Beyond the core routing mechanism, EventBridge offers several powerful features for more advanced integrations.

EventBridge Pipes

Pipes provide a simple, reliable, and cost-effective way to create point-to-point integrations between a single event source and a single target. This is ideal for simple workflows where you don't need the many-to-many routing capabilities of an event bus.

  • Source: A pipe can pull events from sources like Amazon SQS, DynamoDB Streams, Kinesis Streams, and more.

  • Enrichment (Optional): Before sending the event to the target, you can call an API (like a Lambda function or an API Gateway) to enrich the event data.

  • Target: The pipe delivers the event to a single destination.

EventBridge Scheduler

The Scheduler is a serverless scheduler that allows you to create, run, and manage scheduled tasks at scale. It is more powerful and flexible than classic EventBridge Scheduled Rules.

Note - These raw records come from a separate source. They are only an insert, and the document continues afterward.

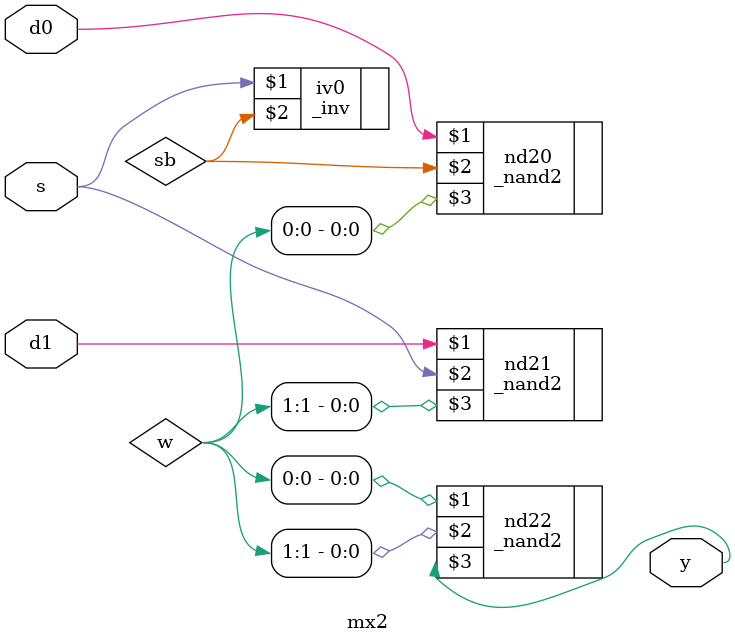
<source format=v>
module mx2(d0, d1, s, y);		// declare 2 in 1 mux module
	input d0, d1, s;			// define 3 inputs
	output y;		// define 1 output
	wire [1:0] w;		// to save output of first and second nand2
	
	_inv iv0(s, sb);		// inverting s
	_nand2 nd20(d0, sb, w[0]);		// select sb with d0
	_nand2 nd21(d1, s, w[1]);		// select s with d0
	_nand2 nd22(w[0], w[1], y);		// assign y with w[0], w[1]
	
endmodule

</source>
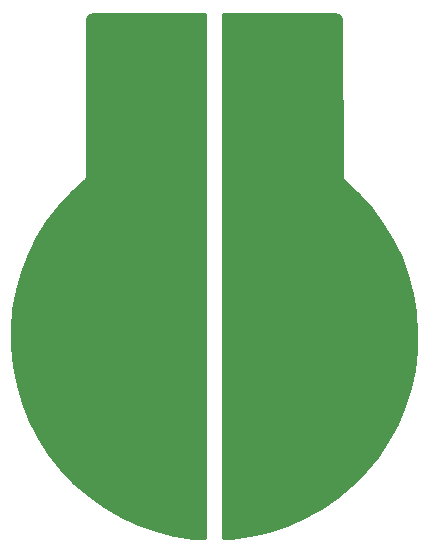
<source format=gbr>
%TF.GenerationSoftware,KiCad,Pcbnew,(5.1.9)-1*%
%TF.CreationDate,2022-03-15T15:55:04-05:00*%
%TF.ProjectId,ArmMotorPCBJ4,41726d4d-6f74-46f7-9250-43424a342e6b,rev?*%
%TF.SameCoordinates,Original*%
%TF.FileFunction,Copper,L1,Top*%
%TF.FilePolarity,Positive*%
%FSLAX46Y46*%
G04 Gerber Fmt 4.6, Leading zero omitted, Abs format (unit mm)*
G04 Created by KiCad (PCBNEW (5.1.9)-1) date 2022-03-15 15:55:04*
%MOMM*%
%LPD*%
G01*
G04 APERTURE LIST*
%TA.AperFunction,ComponentPad*%
%ADD10O,3.000000X5.100000*%
%TD*%
%TA.AperFunction,ComponentPad*%
%ADD11O,5.100000X3.000000*%
%TD*%
%TA.AperFunction,Conductor*%
%ADD12C,0.254000*%
%TD*%
%TA.AperFunction,Conductor*%
%ADD13C,0.100000*%
%TD*%
G04 APERTURE END LIST*
%TO.P,TP1,1*%
%TO.N,Net-(Conn1-Pad2)*%
%TA.AperFunction,ComponentPad*%
G36*
G01*
X138533307Y-73402392D02*
X137048381Y-74887318D01*
G75*
G02*
X134927063Y-74887318I-1060659J1060659D01*
G01*
X134927063Y-74887318D01*
G75*
G02*
X134927063Y-72766000I1060659J1060659D01*
G01*
X136411989Y-71281074D01*
G75*
G02*
X138533307Y-71281074I1060659J-1060659D01*
G01*
X138533307Y-71281074D01*
G75*
G02*
X138533307Y-73402392I-1060659J-1060659D01*
G01*
G37*
%TD.AperFunction*%
%TD*%
%TO.P,TP2,1*%
%TO.N,Net-(Conn1-Pad1)*%
%TA.AperFunction,ComponentPad*%
G36*
G01*
X115506233Y-53693068D02*
X116991159Y-52208142D01*
G75*
G02*
X119112477Y-52208142I1060659J-1060659D01*
G01*
X119112477Y-52208142D01*
G75*
G02*
X119112477Y-54329460I-1060659J-1060659D01*
G01*
X117627551Y-55814386D01*
G75*
G02*
X115506233Y-55814386I-1060659J1060659D01*
G01*
X115506233Y-55814386D01*
G75*
G02*
X115506233Y-53693068I1060659J1060659D01*
G01*
G37*
%TD.AperFunction*%
%TD*%
D10*
%TO.P,TP2,1*%
%TO.N,Net-(Conn1-Pad2)*%
X140609600Y-63377000D03*
%TD*%
%TO.P,TP1,1*%
%TO.N,Net-(Conn1-Pad1)*%
X113390400Y-63623000D03*
%TD*%
D11*
%TO.P,Conn1,2*%
%TO.N,Net-(Conn1-Pad2)*%
X130863000Y-39496000D03*
%TO.P,Conn1,1*%
%TO.N,Net-(Conn1-Pad1)*%
X122963000Y-39496000D03*
%TD*%
D12*
%TO.N,Net-(Conn1-Pad2)*%
X137277869Y-36234722D02*
X137391246Y-36268953D01*
X137495819Y-36324555D01*
X137587596Y-36399407D01*
X137663091Y-36490664D01*
X137719419Y-36594844D01*
X137754440Y-36707976D01*
X137770063Y-36856620D01*
X137801392Y-49907779D01*
X137811175Y-50004720D01*
X137849214Y-50129039D01*
X137910774Y-50243549D01*
X137993492Y-50343848D01*
X138028066Y-50372084D01*
X139221777Y-51476231D01*
X140299078Y-52679771D01*
X141258324Y-53979335D01*
X142091019Y-55363417D01*
X142789765Y-56819719D01*
X143348362Y-58335321D01*
X143761846Y-59896754D01*
X144026552Y-61490176D01*
X144140128Y-63101428D01*
X144101568Y-64716232D01*
X143911212Y-66320240D01*
X143570756Y-67899192D01*
X143083206Y-69439135D01*
X142452912Y-70926330D01*
X141685449Y-72347623D01*
X140787640Y-73690379D01*
X139767455Y-74942681D01*
X138633938Y-76093424D01*
X137397159Y-77132386D01*
X136068098Y-78050342D01*
X134658545Y-78839150D01*
X133181021Y-79491805D01*
X131648625Y-80002519D01*
X130074964Y-80366756D01*
X128474019Y-80581280D01*
X127762000Y-80609032D01*
X127762000Y-36220000D01*
X137127721Y-36220000D01*
X137277869Y-36234722D01*
%TA.AperFunction,Conductor*%
D13*
G36*
X137277869Y-36234722D02*
G01*
X137391246Y-36268953D01*
X137495819Y-36324555D01*
X137587596Y-36399407D01*
X137663091Y-36490664D01*
X137719419Y-36594844D01*
X137754440Y-36707976D01*
X137770063Y-36856620D01*
X137801392Y-49907779D01*
X137811175Y-50004720D01*
X137849214Y-50129039D01*
X137910774Y-50243549D01*
X137993492Y-50343848D01*
X138028066Y-50372084D01*
X139221777Y-51476231D01*
X140299078Y-52679771D01*
X141258324Y-53979335D01*
X142091019Y-55363417D01*
X142789765Y-56819719D01*
X143348362Y-58335321D01*
X143761846Y-59896754D01*
X144026552Y-61490176D01*
X144140128Y-63101428D01*
X144101568Y-64716232D01*
X143911212Y-66320240D01*
X143570756Y-67899192D01*
X143083206Y-69439135D01*
X142452912Y-70926330D01*
X141685449Y-72347623D01*
X140787640Y-73690379D01*
X139767455Y-74942681D01*
X138633938Y-76093424D01*
X137397159Y-77132386D01*
X136068098Y-78050342D01*
X134658545Y-78839150D01*
X133181021Y-79491805D01*
X131648625Y-80002519D01*
X130074964Y-80366756D01*
X128474019Y-80581280D01*
X127762000Y-80609032D01*
X127762000Y-36220000D01*
X137127721Y-36220000D01*
X137277869Y-36234722D01*
G37*
%TD.AperFunction*%
%TD*%
D12*
%TO.N,Net-(Conn1-Pad1)*%
X126238000Y-80609765D02*
X125247197Y-80554927D01*
X123649974Y-80314284D01*
X122082458Y-79924391D01*
X120558616Y-79388720D01*
X119091946Y-78712019D01*
X117695471Y-77900297D01*
X116381568Y-76960748D01*
X115161927Y-75901729D01*
X114047361Y-74732630D01*
X113047761Y-73463829D01*
X112172001Y-72106584D01*
X111427859Y-70672954D01*
X110821933Y-69175647D01*
X110359607Y-67627976D01*
X110044980Y-66043649D01*
X109880848Y-64436749D01*
X109868668Y-62821549D01*
X110008546Y-61212351D01*
X110299243Y-59623461D01*
X110738172Y-58068996D01*
X111321448Y-56562719D01*
X112043885Y-55118026D01*
X112899072Y-53747735D01*
X113879420Y-52464003D01*
X114977808Y-51276519D01*
X116001446Y-50347225D01*
X116038948Y-50316448D01*
X116121425Y-50215950D01*
X116182710Y-50101293D01*
X116220450Y-49976883D01*
X116230000Y-49879919D01*
X116230000Y-36862279D01*
X116244722Y-36712131D01*
X116278953Y-36598754D01*
X116334555Y-36494181D01*
X116409407Y-36402404D01*
X116500664Y-36326909D01*
X116604844Y-36270581D01*
X116717976Y-36235560D01*
X116866022Y-36220000D01*
X126238000Y-36220000D01*
X126238000Y-80609765D01*
%TA.AperFunction,Conductor*%
D13*
G36*
X126238000Y-80609765D02*
G01*
X125247197Y-80554927D01*
X123649974Y-80314284D01*
X122082458Y-79924391D01*
X120558616Y-79388720D01*
X119091946Y-78712019D01*
X117695471Y-77900297D01*
X116381568Y-76960748D01*
X115161927Y-75901729D01*
X114047361Y-74732630D01*
X113047761Y-73463829D01*
X112172001Y-72106584D01*
X111427859Y-70672954D01*
X110821933Y-69175647D01*
X110359607Y-67627976D01*
X110044980Y-66043649D01*
X109880848Y-64436749D01*
X109868668Y-62821549D01*
X110008546Y-61212351D01*
X110299243Y-59623461D01*
X110738172Y-58068996D01*
X111321448Y-56562719D01*
X112043885Y-55118026D01*
X112899072Y-53747735D01*
X113879420Y-52464003D01*
X114977808Y-51276519D01*
X116001446Y-50347225D01*
X116038948Y-50316448D01*
X116121425Y-50215950D01*
X116182710Y-50101293D01*
X116220450Y-49976883D01*
X116230000Y-49879919D01*
X116230000Y-36862279D01*
X116244722Y-36712131D01*
X116278953Y-36598754D01*
X116334555Y-36494181D01*
X116409407Y-36402404D01*
X116500664Y-36326909D01*
X116604844Y-36270581D01*
X116717976Y-36235560D01*
X116866022Y-36220000D01*
X126238000Y-36220000D01*
X126238000Y-80609765D01*
G37*
%TD.AperFunction*%
%TD*%
M02*

</source>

  • One-time or Recurring Schedules: Configure jobs to run once at a specific time or on a recurring basis using cron or rate expressions.

  • Universal Target Support: Can invoke over 270 AWS services and more than 6,000 API operations as targets.

  • Resilience: Includes built-in retry policies and flexible time windows to ensure tasks are reliably delivered.

Schema Registry

The Schema Registry stores event schemas (the structure of an event) in a shared, central location.

  • Discoverability: It can automatically discover and add schemas from your event bus to the registry.

  • Code Bindings: You can download code bindings for your event schemas directly into your IDE, allowing you to represent events as strongly-typed objects in your code.


How It Works: A Typical Flow

  1. Event Generation: An event source (e.g., Amazon S3) generates an event when an action occurs (e.g., an object is uploaded).

  2. Ingestion: The event is sent to an event bus. AWS service events go to the default bus; custom events go to a custom bus.

  3. Rule Matching: The event bus evaluates all rules configured on it. If the event's JSON structure matches a rule's event pattern, the rule is triggered.

  4. Target Invocation: The rule forwards the event to its configured target(s). If the target is a Lambda function, the event is passed as the function's payload.

  5. Processing: The target service processes the event to perform the desired business logic.


Common Use Cases

  • Decouple Microservices: Enable asynchronous communication between services. Instead of one service calling another directly via an API, it can emit an event to an event bus, and any interested services can subscribe to that event.

  • Real-time Response to System Changes: Automatically trigger a Lambda function to perform a compliance check whenever a new EC2 instance is launched or a security group is modified.

  • SaaS Integration: Synchronize data between systems. For example, when a new customer is created in Salesforce (SaaS event), trigger a workflow to provision their account in your application's database.

  • Fan-out Messaging: Send a single event to multiple targets simultaneously. For example, when an order is placed, you can fan out the OrderCreated event to an SQS queue for the shipping department, a Lambda function to process payment, and an SNS topic to notify the customer.

  • Scheduled Automation: Use the EventBridge Scheduler to automatically stop development EC2 instances every night to save costs or to trigger a monthly data archiving process.


Security

  • IAM (Identity and Access Management): Use IAM policies to control which users and roles can create, modify, or delete EventBridge resources (buses, rules). Resource-based policies on event buses can control which accounts or services can publish events to them.

  • Encryption: All events are encrypted in transit using TLS 1.2. For encryption at rest, you can configure event buses and pipes with AWS KMS keys (either AWS-managed or customer-managed).

  • API Destinations: When using API Destinations to send events to external HTTP endpoints, you can use Connections to securely store and manage authentication credentials (like API keys or OAuth details) in AWS Secrets Manager.